Some common causes of low milk supply include:
- A delay in initiating breastfeeding
- No or very little skin-to-skin contact
- A delay in milk coming in due to delivery complications, illness or diabetes
- Poor attachment
- Feeding at fixed times
- Short feeds
- No nighttime feeding
- Infrequent feeds
- Worry and stress
- Lack of confidence
- Lack of bonding
- Dislike of breastfeeding
To help prevent low milk supply and maintain a healthy amount of breastmilk for your baby:
- Engage in early skin-to-skin contact at delivery and initiate breastfeeding as soon as possible.
- Ask for skilled breastfeeding support after delivery to ensure good attachment and effective suckling.
- Practice rooming-in (staying and sleeping in the same room as your baby) 24 hours a day.
- Breastfeed exclusively unless supplementing your milk supply is medically necessary as indicated by your health care provider.
3. What treatments are available for engorged breasts?
Having engorged breasts can be extremely painful. While full breasts can feel uncomfortable, engorgement is a different problem.
|They will feel hot, heavy and hard||They will feel painful, look abnormally swollen with fluid (oedematous) and tight. They may also look shiny and red|
|Milk will be flowing||Milk will not be flowing|
|You won’t have a fever||You may experience a fever for 24 hours|
Common causes and ways to prevent engorged breasts include:
Causes of engorgement
Ways to prevent engorgement
|Plenty of milk||Remove milk frequently (by hand expressing or with a pump) and initiate breastfeeding early|
|Delayed start to breastfeeding||Start breastfeeding soon after delivery|
|Poor attachment to the breast||Ensure proper attachment|
|Infrequent removal of milk or restricting the length of feeds||Allow unrestricted breastfeeding|
Reach out to your health care provider if you are experiencing engorged breasts.

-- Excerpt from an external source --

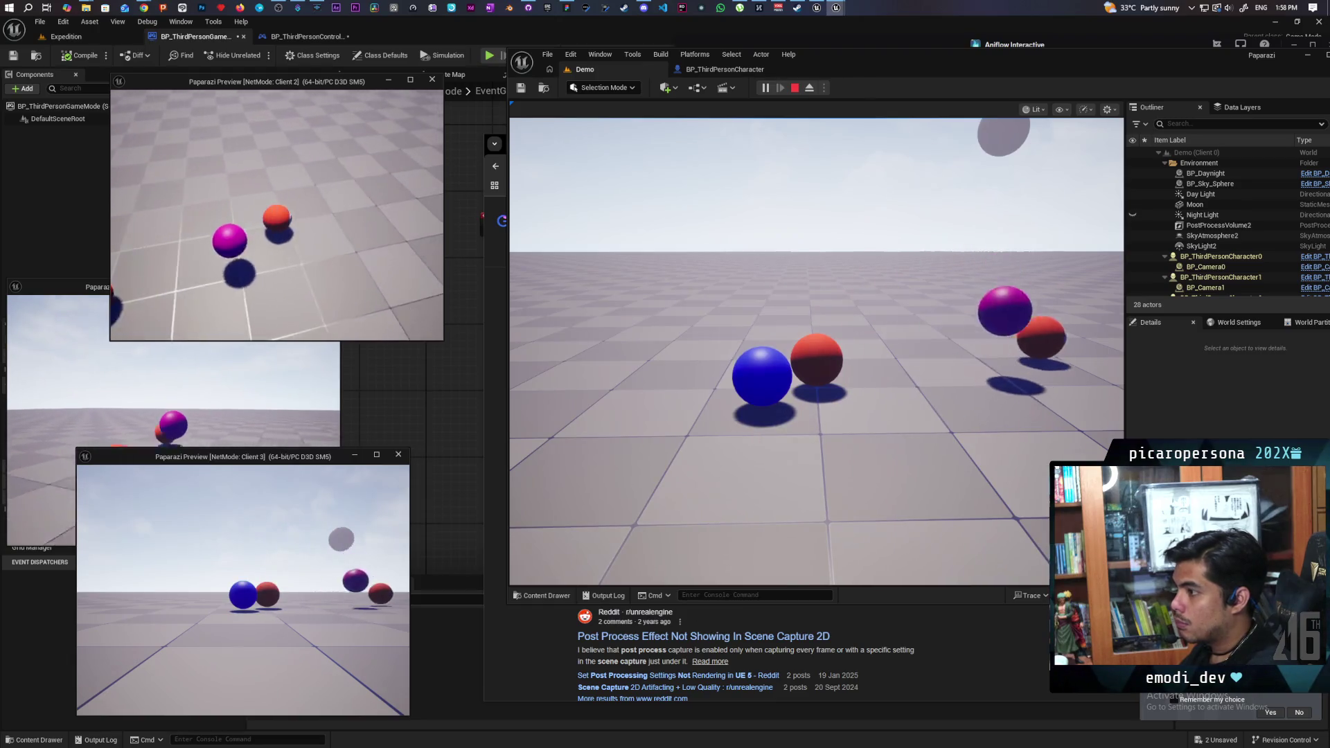
pyautogui.press('w')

4. How can I prevent cracked nipples when breastfeeding?
Sore or cracked nipples are usually a sign that your baby is not properly attached at the breast when feeding. Make sure that your baby has a good latch. If one or both of your nipples begin to crack or bleed, reach out to your health care provider as soon as possible for support. At home, try dabbing a bit of expressed breastmilk onto them after you feed. Breastmilk has healing properties that help relieve soreness.
5. What causes mastitis and blocked milk ducts? How do I prevent them?
Breastmilk flows through a system of ducts in your breasts to reach your baby. Sometimes, an area of these ducts can become blocked which stops the milk from flowing easily. Blocked ducts can be painful. Mastitis, an inflammation of the breast, can occur when a blocked duct does not clear or when the build-up of milk in your breast causes swelling or inflammation. Speak to your breastfeeding consultant, midwife or health care provider if you are experiencing pain from blocked ducts.
Some causes of blocked ducts and mastitis include:
- Short or infrequent breastfeeds
- Not removing the milk from part or all of the breast properly
- Damaged breast tissue
- Bacteria entering the breast through a crack in the nipple
To help relieve pain and treat your symptoms, try:
- Improving milk removal
- Correcting poor attachment
- Wearing loose-fitting clothing
- Breastfeeding more frequently
- Gently massaging toward the nipple
- Applying a warm compress to the area in pain
- Varying feeding positions
Breastfeeding isn’t a ‘one woman’ job, and it is very common to run into bumps along the way. Reach out to your health care provider with any concerns and surround yourself with family, friends and loved ones for support along the way. You’ve got this!